With the month of May dedicated to Asian American Pacific Islander (AAPI) heritage, I have had this time to think and reflect on my own personal experiences related to my cultural and ethnic identity. Through social media, I have found that many Asian Americans have experienced the push and pull of trying to figure out where they fit in when it comes to the labels of Asian and American.
I believe this guilt has manifested over time into a greater feeling of detachment from my identity as a Korean American. How could I say I am Korean if I lack the ability to speak the language? Yet, at the same time, I didn’t know if I could fully Identify as an American either. There have been moments where my presence was a spectacle, or I was hyper-aware of the fact that I was one of the only Asians in the room. In those moments, I questioned if I could ever really identify as an American when I felt so out of place.

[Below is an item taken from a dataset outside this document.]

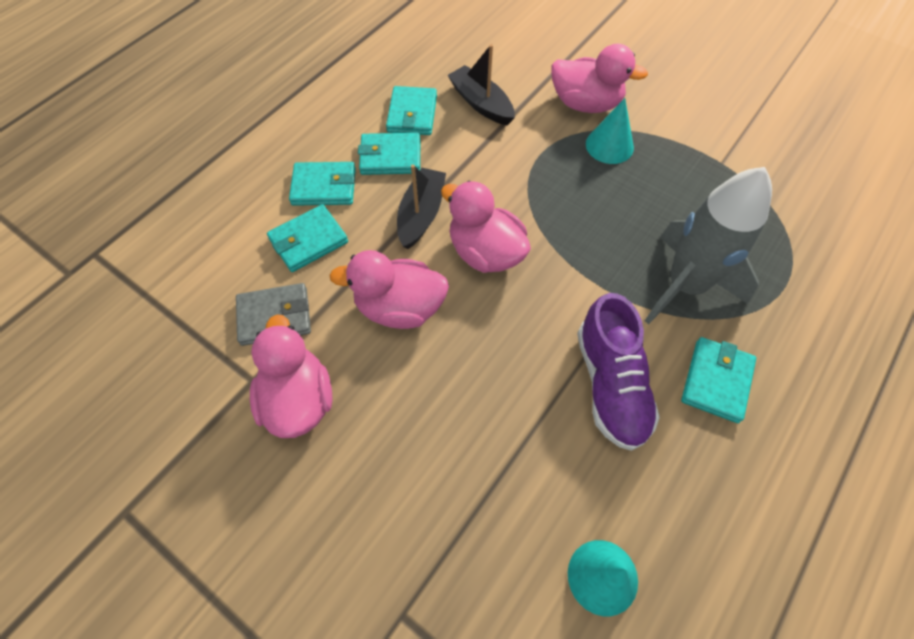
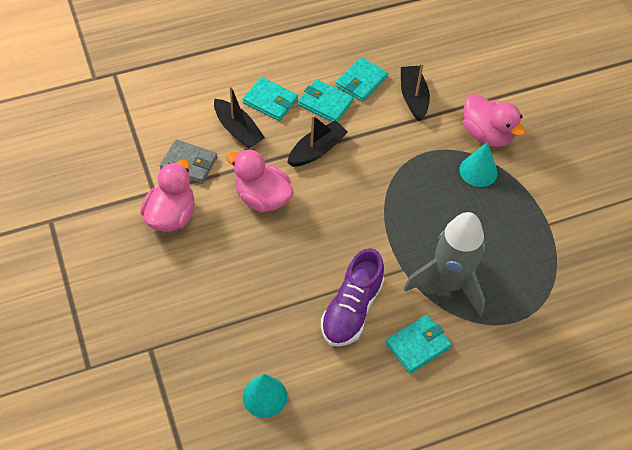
camera: 30 degrees right, 5 degrees down
turquoise wallet [267,204,348,272] -> black boat [214,86,265,148]
pink duck [441,181,531,273] -> none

This insecurity about my American identity was further amplified when it came to the physical differences I saw in myself and others. When I was younger, I had a hard time accepting the way I looked. Perhaps it was because what I saw on TV, social media, or any media for that matter, credited beauty to western features. Rarely was an Asian ever in the spotlight. Of course, over time, we have witnessed a rise in representation of the Asian community, not only in screen time but also in the diversity of roles Asian actors/actresses have taken on, but there is still this western beauty standard that would occupy the back of my mind when I was younger.
This left me stuck in between two identities that I felt disconnected from. I felt like a fraud identifying as a Korean because I couldn’t speak Korean, and yet I felt like I would never be able to be seen as just an American for the way I looked.